**Texte fourni**
Les appels du président russe à la modernisation, à la démocratisation, à la lutte contre la corruption, à la diminution de l'emprise des dirigeants politiques sur l'économie n'étaient donc partis que d'un jeu, mis en scène à la Maison-Blanche (c'est ainsi que l'on nomme à Moscou le siège du gouvernement). Les interlocuteurs étrangers de Medvedev, auxquels il a servi cette pantomime, apprécieront. Cette passation des pouvoirs en douceur, exceptionnelle dans l'histoire de la Russie, ne signifie pas pour autant que la tâche de Poutine s'annonce aisée. Il doit relever un énorme défi : préparer l'après-pétrole. Il a fait part à plusieurs reprises ces derniers mois de sa détermination à engager ce changement structurel, qui pourrait constituer l'acte II de son oeuvre politique, l'acte I ayant consisté à rassembler dans les mains de l'État, directement et indirectement, l'exploitation des ressources naturelles de la Russie, au travers de Rosneft pour le pétrole et de Gazprom pour le gaz.

Selon les experts, la production de pétrole de la Russie sera étale au cours de la prochaine décennie. Aujourd'hui, 44% des recettes du budget fédéral proviennent de la fiscalité sur la production et l'exportation de gaz et de pétrole. Cette dépendance se fait d'ailleurs cruellement ressentir depuis quelques semaines, à cause de la baisse des cours de l'or noir : effondrement de la Bourse de Moscou, lourde chute du rouble par rapport au dollar, au point que la Banque centrale de Russie a dû puiser dans ses réserves de change pour soutenir sa monnaie. Or, dès samedi, Vladimir Poutine a indiqué vouloir se fixer comme objectif d'améliorer les conditions de vie et le pouvoir d'achat des Russes, ce qui implique que la croissance des dépenses publiques demeure pérenne, donc que celle des recettes le soit aussi. Ce n'est pas gagné. Les économistes anticipent déjà que, dès 2014, le budget fédéral sera en déficit.

**Données enregistrées**

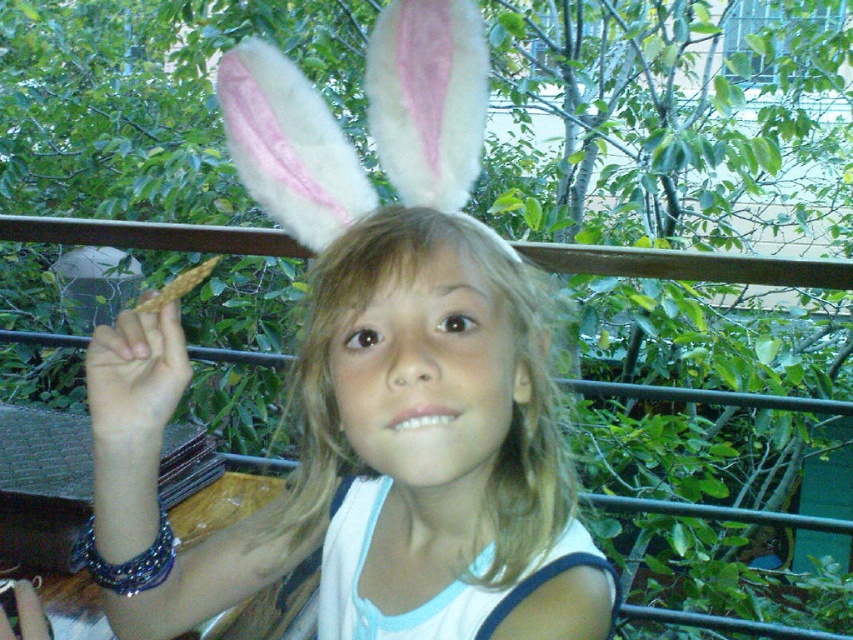
You are a photographer trying to capture the child in the scene. The camera frame can only accommodate objects up to the width of the matte white head at center. Will the white fluffy bunny ears at upper center fit within the frame?

The white fluffy bunny ears at upper center might be wider than matte white head at center, so there is a possibility that they may not fit within the camera frame designed for the width of the matte white head at center.

Based on the scene description, can you determine if the white fluffy bunny ears at upper center are positioned above or below the matte white head at center?

The white fluffy bunny ears at upper center are located above the matte white head at center.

**Consigne**
D'après le texte fourni, quelle part des recettes du budget fédéral russe provient aujourd'hui de la fiscalité sur la production et l'exportation de gaz et de pétrole ? Les données ne sont pas nécessaires pour ce travail.

**Solution**
44 % des recettes du budget fédéral.